=== Document section ===

I will table an amendment on Committee Stage to extend the data protection provisions for breast and cervical cancer, contained in the Bill as originally published, to any other cancer screening programmes authorised by the Minister for Health. I emphasise that I can give no commitment to organising or funding any other cancer screening programmes unless and until they have been proved to be effective. It would be most unwise of any Minister for Health to arrange for cancer screening programmes which have yet to pass this test.
The approach in my amendment will enable the establishment of population registers for other cancer screening programmes provided they are authorised by the Minister for Health. This authorisation would not be forthcoming unless cancer screening for that type of cancer had been established as effective.
I thank individual Senators who contributed to this debate. This amendment was generated resulting from one tabled by Senator Finneran, the Fianna Fáil spokesperson in the Seanad. I thank him for his advice and co-operation, supported by many others, including Senator Henry who also strongly urged that we cast the net slightly wider to include prospective screening programmes which may prove to be medically effective in the future.

===

**Problem description:** Rewrite the stretch of the statement on cancer screening from "I will table" through "established as effective.", replacing "population registers" with "screening registers".

=== Provided data ===

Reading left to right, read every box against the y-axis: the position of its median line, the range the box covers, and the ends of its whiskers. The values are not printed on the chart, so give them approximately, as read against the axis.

===

**Response box:**
I will table an amendment on Committee Stage to extend the data protection provisions for breast and cervical cancer, contained in the Bill as originally published, to any other cancer screening programmes authorised by the Minister for Health. I emphasise that I can give no commitment to organising or funding any other cancer screening programmes unless and until they have been proved to be effective. It would be most unwise of any Minister for Health to arrange for cancer screening programmes which have yet to pass this test.
The approach in my amendment will enable the establishment of screening registers for other cancer screening programmes provided they are authorised by the Minister for Health. This authorisation would not be forthcoming unless cancer screening for that type of cancer had been established as effective.